China hat sehr viel mehr an Gewicht gewonnen, es gibt mehr, was von der herrschenden Partei verteilt werden kann. Das Ein-Partei-System finde ich für China gut, so lange es eine gewisse Gewaltenteilung und Transparenz gibt und allen alles Notwendige zur Verfügung gestellt wird. Aber bei einem Ein-Partei-System muss man auch die Medien kontrollieren. Und wenn das geschieht, hat man die Korruption nie unter Kontrolle. In diesem Jahr haben schreckliche Skandale gezeigt, dass die Gewaltenteilung bei den Spitzenkadern nicht funktioniert. Mir haben Chinesen in hohen Positionen gesagt, es ist Zeit, dass wir durchgreifen bei Korruption. Es ist zu viel geworden.

euronews Nial O’Reilly:
Was ist Ihrer Meinung nach zuallererst zu tun bei der Entwicklungspolitik in der Wirtschaft?
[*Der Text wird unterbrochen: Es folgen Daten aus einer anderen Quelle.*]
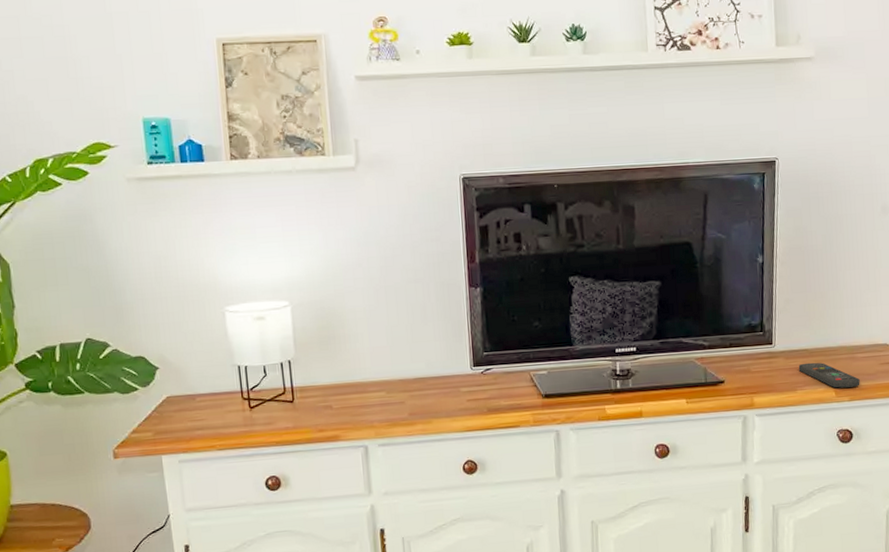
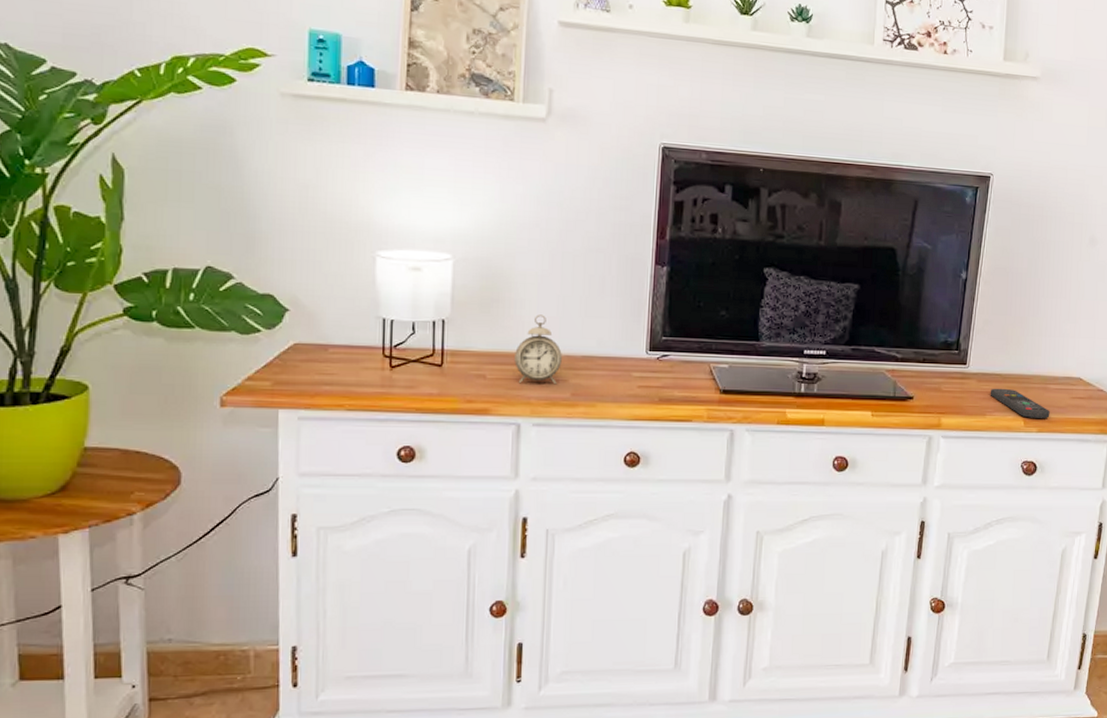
alarm clock: none [355,345,397,410] -> present [514,314,562,385]

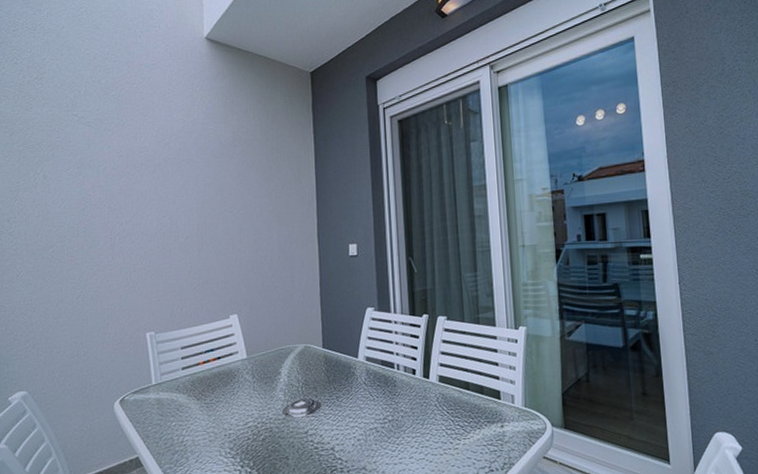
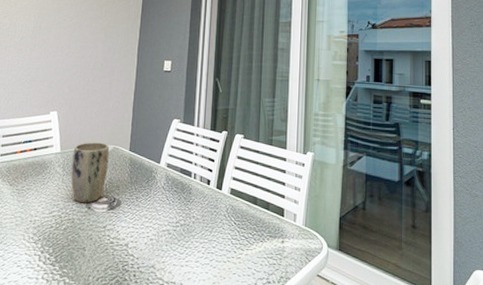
plant pot: none [261,342,302,410] -> present [71,142,110,203]

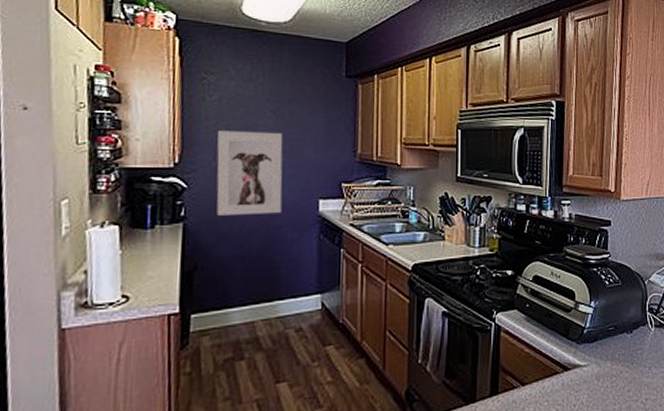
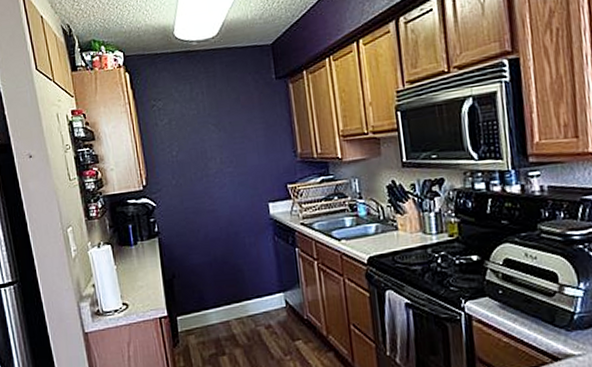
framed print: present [216,130,283,216] -> none [173,144,237,228]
Was hat der Parteitag dazu gesagt?

Robert Kuhn:
Das Wirtschaftswachstum ist im Moment Chinas größtes Problem: Es ging hoch bis auf 7,5%.
Aber kann das gehalten werden?
Möglicherweise geht das, das ist aber noch nicht das Entscheidende. Entscheidend ist die Entwicklung des Bruttoinlandsproduktes.
In der Vergangenheit war es stark mit Investitionen, Infrastruktur und Export verbunden.
Das kann aus verschiedenen Gründen so nicht weitergehen. Man kann nicht ewig hohe Exportüberschüsse haben und je höher Investitionen ausfallen, um so geringer wird ihre Effektivität. Die Chinesen müssen auch Binnennachfrage schaffen. Konsum der eigenen Bevölkerung. Dazu müssen Löhne steigen, das Land muss wirtschaftlich umgekrempelt werden. Dass die Wachstumsrate im Moment etwas niedrig ist, stellt für sich gesehen noch kein Problem dar. Man muss sich alle Komponenten ansehen, weil alles zusammen auf eine ernsthafte Lage für Chinas Wirtschaft hindeutet, was natürlich Auswirkungen hat auf den Rest der Welt.